By Derek Schlennstedt
While thousands of Victorians marked Australia Day as a day of celebration, hundreds of Hills residents came together on Friday 26 January at Belgrave’s Brothwick Park to instead commemorate a day of survival.
Showcasing a blend of Aboriginal music, dance, food and stories, the 11th annual Belgrave Survival Day once again celebrated Indigenous culture and the survival of Australia’s First Nations People – as well as reminding residents why it has become such an enduring event of the Dandenong Ranges.
A cast of hundreds came to show their respect and solidarity with Lyster Ward Councillor Mike Clarke opening the event.
Speaking to the Mail, Councillor Clarke said he felt very strongly about ‘restoring Aboriginal rights and entitlement to land,’ and commented on the success of the Belgrave Survival Day event,
“I’m just so proud of this community which gets behind it and shows their interest in aboriginal history and concern for the lack of support, and the lack of recognition,” Cr Clarke said.
“This to me is an important event for recognition and to see a community turn out like this means we need to do something about it.”
Tim Kanoa, who was MC said in its eleventh year, the event continues to attract more and more people and spoke of the day’s significance.

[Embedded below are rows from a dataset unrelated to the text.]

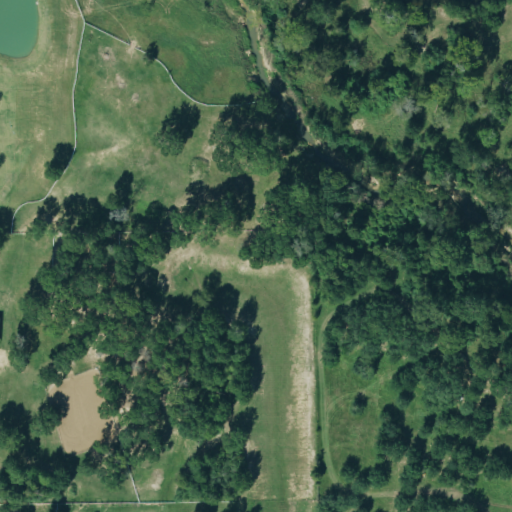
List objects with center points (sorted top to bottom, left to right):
river: (375, 187)
building: (0, 328)
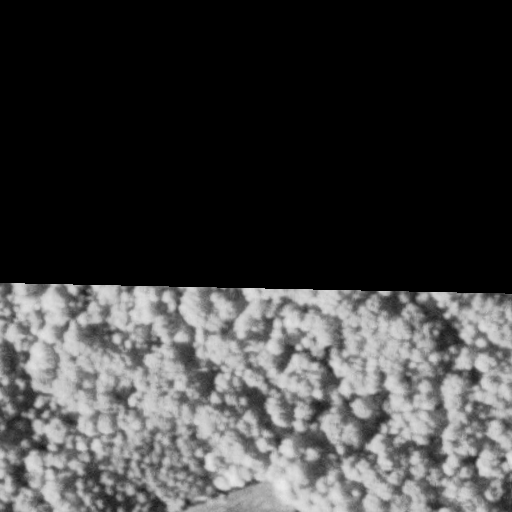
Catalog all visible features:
building: (299, 510)
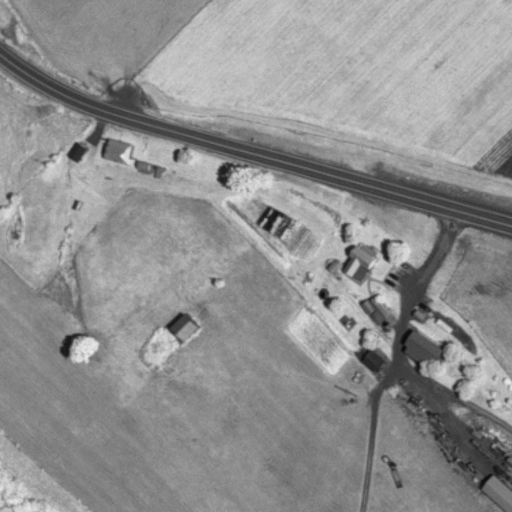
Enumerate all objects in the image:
road: (250, 147)
building: (356, 264)
building: (184, 325)
building: (421, 345)
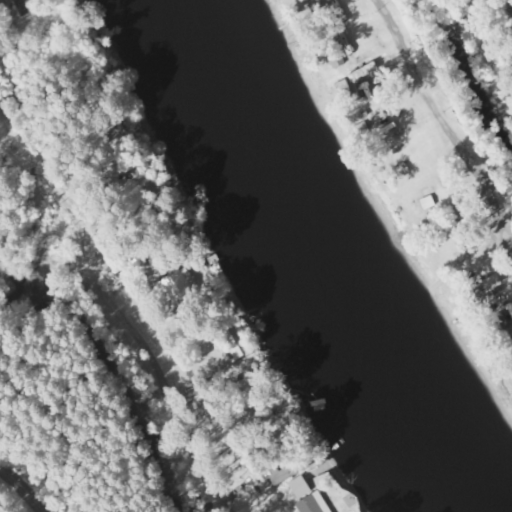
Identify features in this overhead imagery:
road: (390, 32)
building: (359, 72)
road: (462, 163)
river: (315, 264)
building: (175, 283)
building: (491, 284)
road: (103, 291)
road: (25, 485)
building: (313, 502)
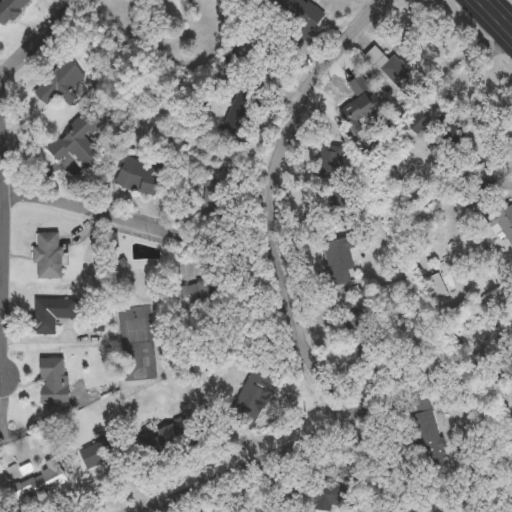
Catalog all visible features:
building: (12, 10)
building: (12, 10)
building: (302, 13)
building: (302, 13)
road: (497, 14)
road: (42, 38)
building: (392, 68)
building: (392, 68)
building: (61, 84)
building: (62, 85)
building: (368, 110)
building: (369, 110)
building: (242, 114)
building: (243, 114)
building: (80, 142)
building: (80, 143)
building: (331, 164)
building: (332, 165)
road: (491, 170)
building: (140, 176)
building: (141, 176)
building: (217, 196)
building: (217, 197)
road: (144, 223)
building: (506, 224)
building: (506, 225)
road: (3, 239)
road: (283, 244)
building: (50, 257)
building: (50, 257)
building: (341, 257)
building: (342, 257)
building: (121, 262)
building: (439, 288)
building: (440, 288)
building: (201, 297)
building: (202, 297)
building: (54, 314)
building: (54, 315)
building: (98, 325)
building: (99, 325)
building: (368, 337)
park: (135, 341)
building: (55, 382)
building: (55, 382)
building: (255, 392)
building: (256, 393)
building: (184, 430)
building: (163, 437)
building: (433, 442)
building: (434, 442)
building: (97, 455)
road: (252, 468)
building: (40, 485)
building: (40, 486)
building: (324, 496)
building: (241, 511)
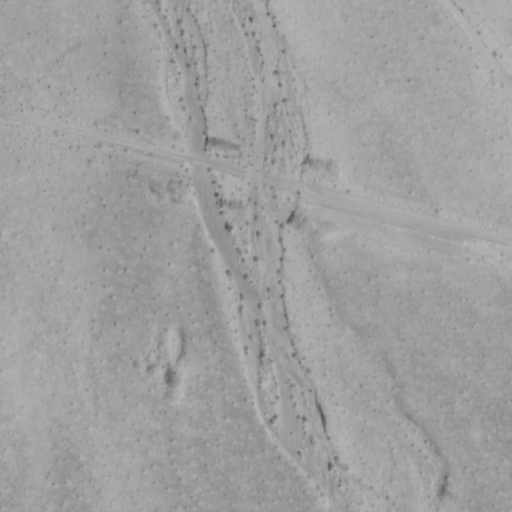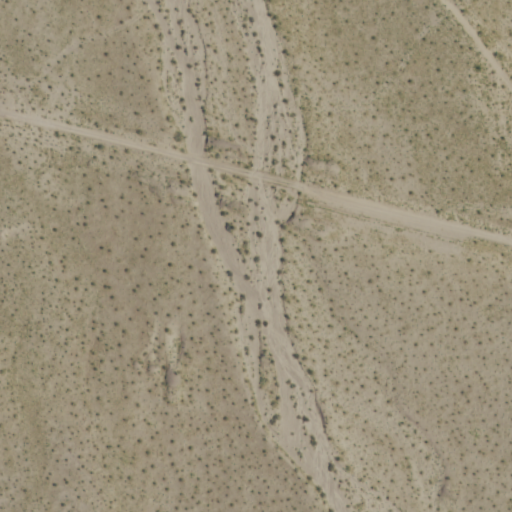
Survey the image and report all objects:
road: (468, 49)
road: (256, 176)
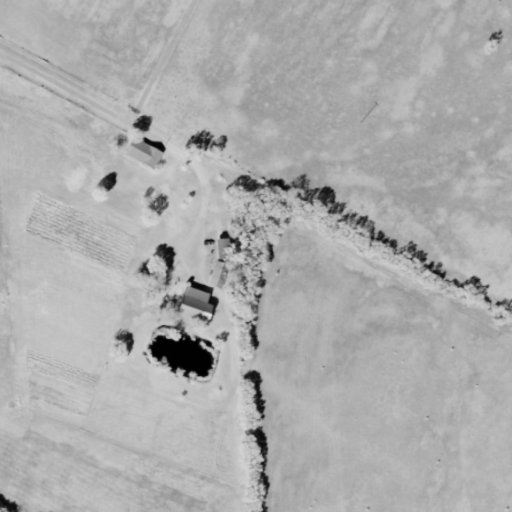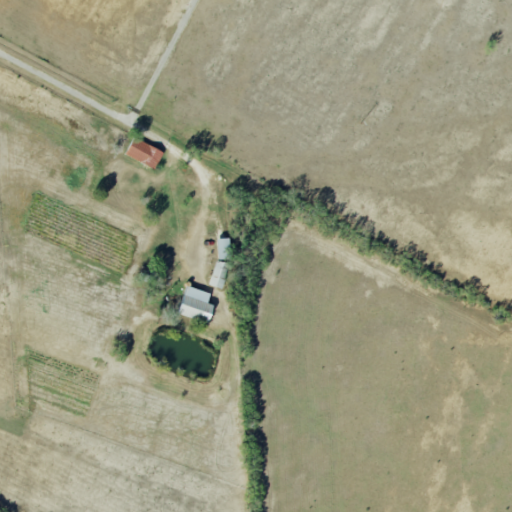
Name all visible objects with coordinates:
road: (164, 57)
road: (90, 94)
building: (144, 153)
building: (223, 249)
building: (219, 275)
building: (195, 305)
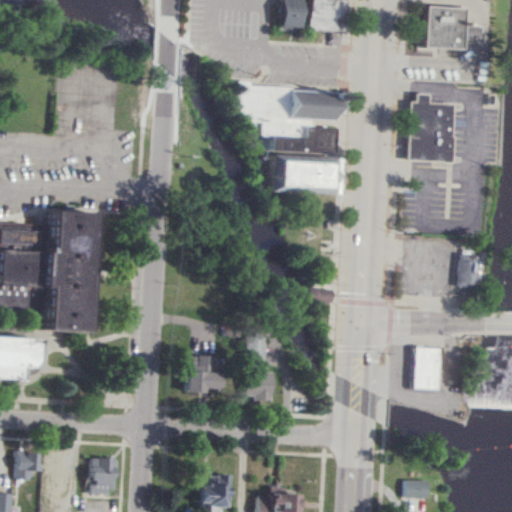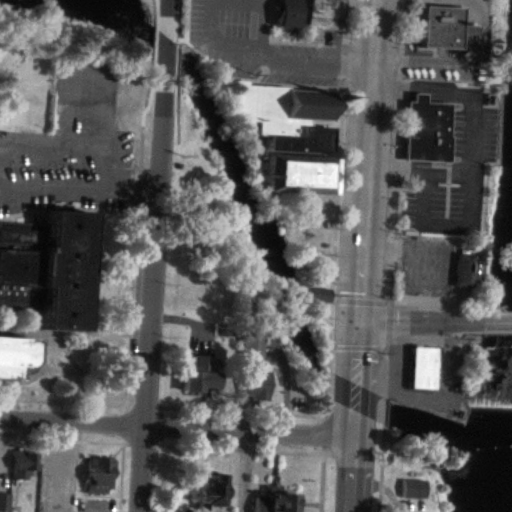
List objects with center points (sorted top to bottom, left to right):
road: (349, 0)
road: (404, 1)
road: (235, 4)
building: (285, 13)
building: (290, 14)
building: (322, 14)
building: (325, 15)
road: (166, 16)
road: (347, 27)
building: (436, 27)
building: (437, 27)
road: (402, 29)
road: (260, 31)
building: (468, 31)
road: (215, 46)
parking lot: (254, 46)
parking lot: (460, 50)
road: (165, 54)
road: (478, 61)
road: (400, 63)
road: (387, 64)
road: (298, 66)
road: (344, 66)
road: (351, 69)
road: (399, 74)
road: (398, 91)
road: (428, 92)
road: (450, 99)
building: (284, 115)
building: (283, 116)
building: (423, 130)
road: (397, 131)
building: (424, 132)
road: (449, 133)
road: (363, 160)
road: (448, 165)
road: (448, 169)
road: (395, 170)
road: (472, 170)
road: (417, 171)
building: (298, 174)
building: (304, 176)
road: (448, 177)
parking lot: (455, 183)
road: (79, 190)
road: (428, 198)
road: (447, 201)
road: (393, 211)
road: (446, 222)
road: (335, 225)
road: (449, 226)
park: (302, 231)
park: (205, 240)
road: (390, 251)
road: (377, 253)
road: (429, 258)
building: (45, 267)
parking lot: (423, 269)
river: (274, 271)
building: (463, 272)
road: (388, 284)
road: (152, 294)
building: (315, 295)
road: (334, 302)
road: (388, 302)
road: (361, 303)
road: (429, 310)
traffic signals: (359, 322)
road: (420, 323)
road: (497, 324)
road: (388, 327)
road: (331, 348)
road: (359, 349)
building: (247, 352)
road: (357, 352)
building: (12, 355)
building: (419, 368)
building: (427, 369)
building: (195, 373)
road: (386, 373)
building: (251, 385)
road: (327, 385)
road: (355, 397)
road: (325, 410)
road: (385, 413)
road: (176, 430)
road: (324, 434)
road: (352, 462)
building: (21, 465)
road: (70, 470)
road: (381, 470)
building: (96, 476)
road: (321, 480)
building: (409, 488)
building: (206, 491)
building: (270, 501)
building: (3, 502)
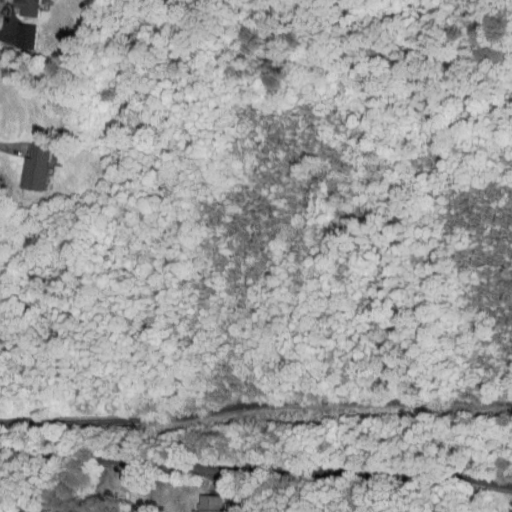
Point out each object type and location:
building: (27, 7)
building: (26, 34)
building: (36, 166)
road: (255, 403)
road: (256, 468)
road: (228, 486)
building: (212, 502)
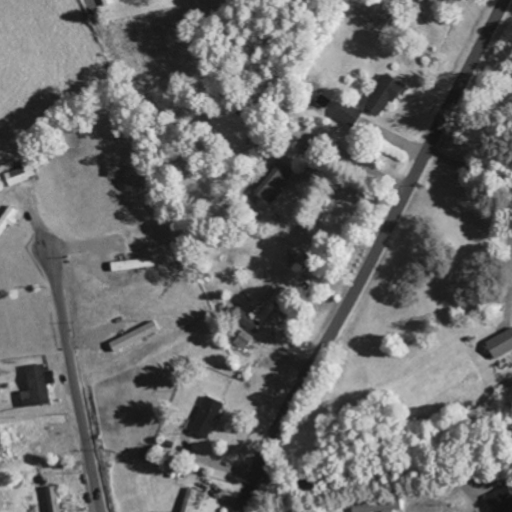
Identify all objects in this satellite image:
building: (107, 2)
building: (384, 96)
building: (349, 115)
building: (20, 174)
building: (273, 183)
road: (371, 256)
building: (133, 264)
building: (270, 308)
building: (248, 320)
building: (134, 337)
building: (244, 340)
building: (500, 345)
road: (75, 382)
building: (37, 386)
building: (208, 417)
building: (502, 498)
building: (53, 499)
building: (190, 500)
building: (378, 506)
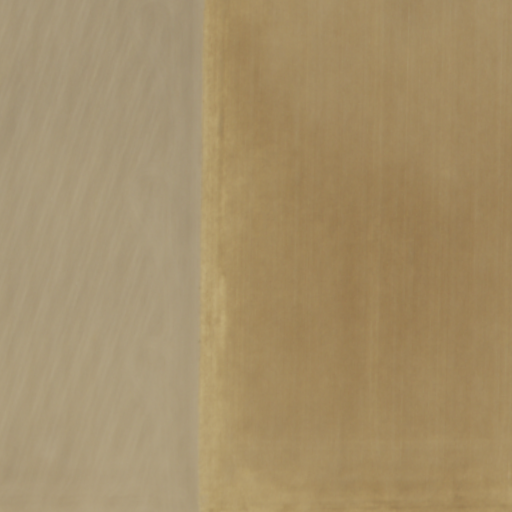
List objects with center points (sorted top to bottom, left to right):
crop: (255, 255)
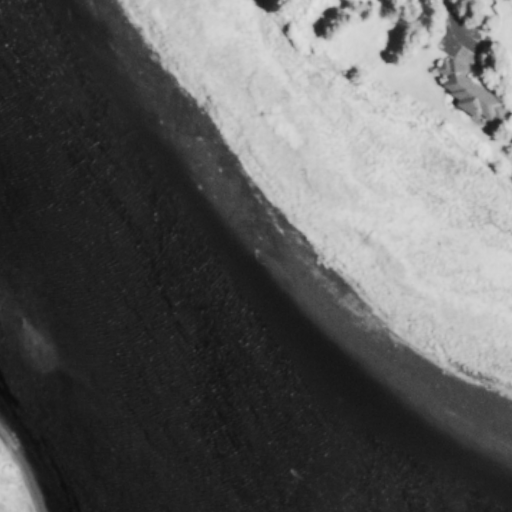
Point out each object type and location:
road: (445, 14)
building: (465, 90)
building: (466, 90)
river: (208, 339)
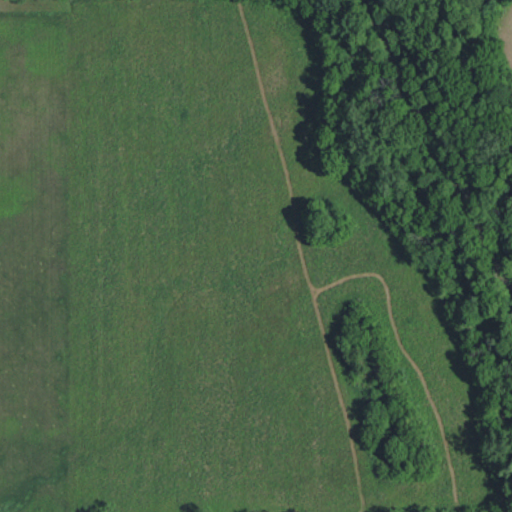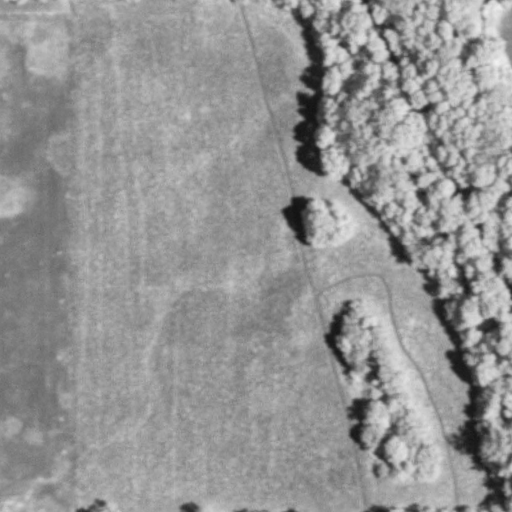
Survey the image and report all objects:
road: (438, 147)
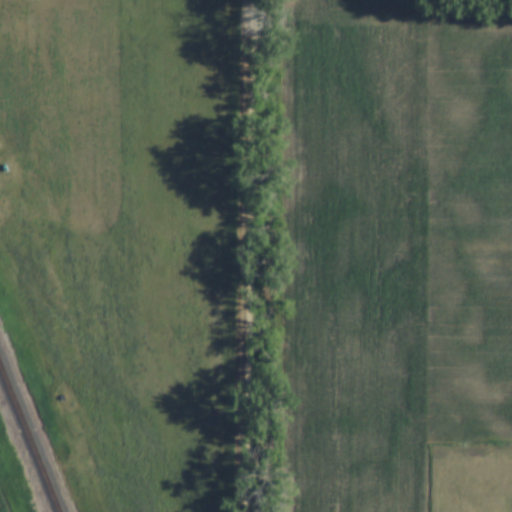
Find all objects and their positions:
road: (246, 256)
railway: (29, 438)
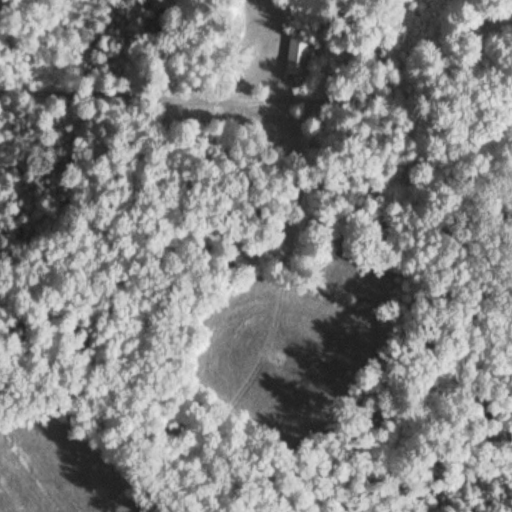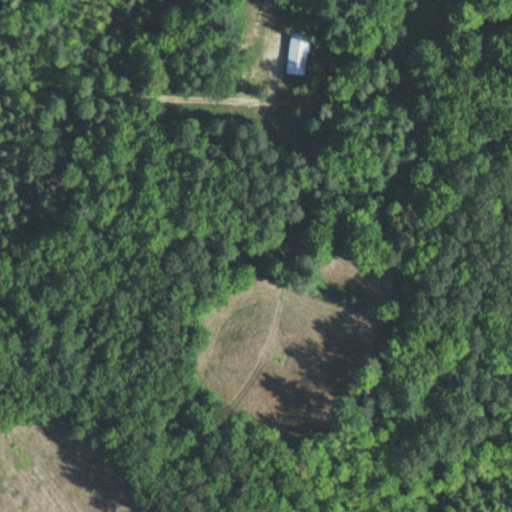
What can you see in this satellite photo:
road: (277, 9)
building: (296, 52)
building: (297, 54)
road: (161, 95)
road: (417, 99)
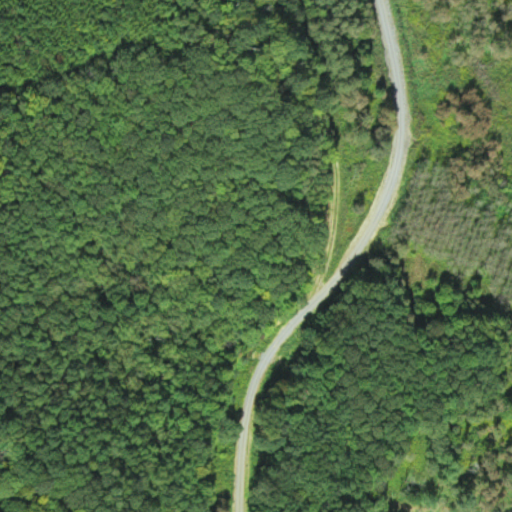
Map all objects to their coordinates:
road: (222, 9)
road: (257, 273)
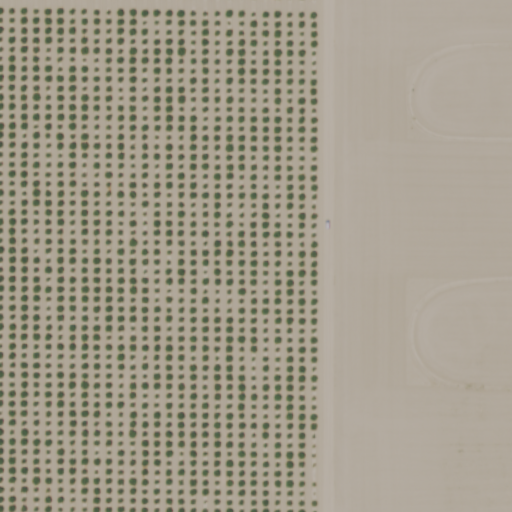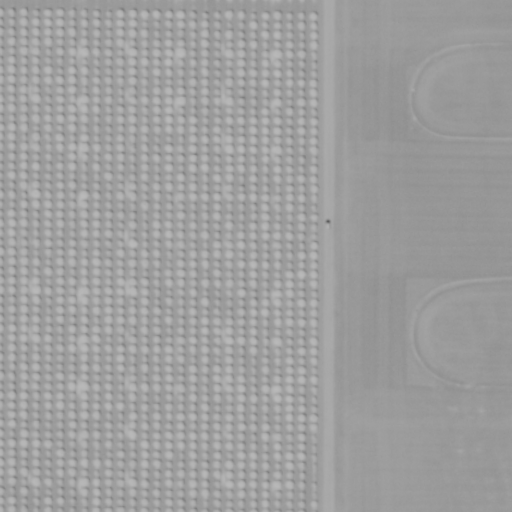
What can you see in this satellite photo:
crop: (453, 258)
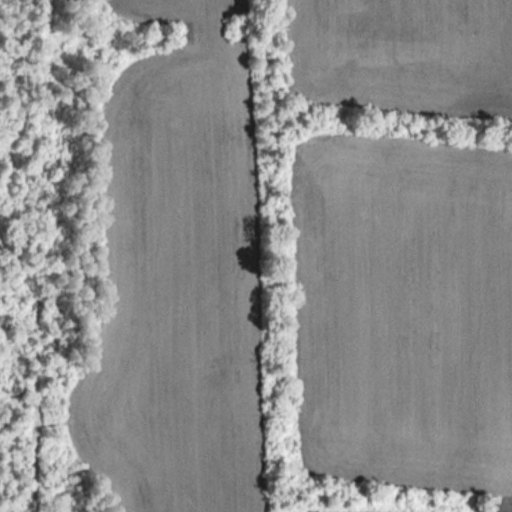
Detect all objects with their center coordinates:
crop: (403, 251)
crop: (181, 274)
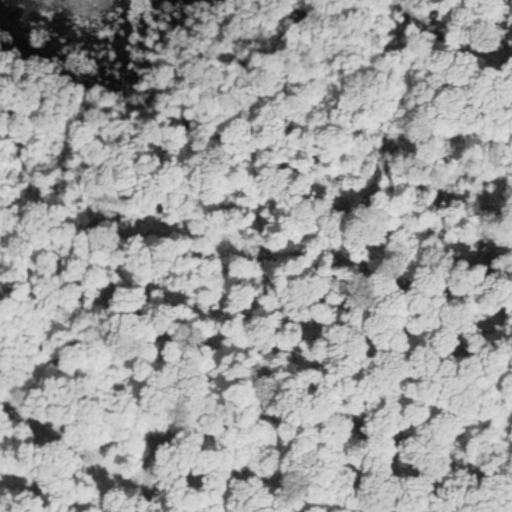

“It’s in its eleventh year now and ultimately just by the numbers of people turning up, the kids running around, families sitting on the trees, it’s relaxed atmosphere – people are enjoying it, it’s great.”
“I don’t talk on behalf of the committee, but ultimately the day is about celebrating Aboriginal culture – the first peoples culture, in particular the culture of the Wurundjeri people, because this is their country, but also all the other mobs who have fought hard to maintain a strong culture of existence here in Australia against what we would call adversity.”
Today is about making sure we are at the forefront on an important day for the country and that our culture is alive and our heritage is strong.”
That strong culture and heritage was certainly shown with various indigenous musical performances taking place throughout the day.
Though, music was just one part of the afternoon event – a Welcome to Country and traditional smoking ceremony was also conducted by Wurundjeri Elder Uncle Bill Nicholson, followed by traditional dances.
To end the day it was Gawurra Gaykamangu a Yolngu artist hailing from Milingimbi (Yurrwi), North East Arnhem Land, whose songs performed in his own language of Gupapuyngu pointed to the spirit and nature of his island home and made a poignant reminder of the significance of what ‘home’ means.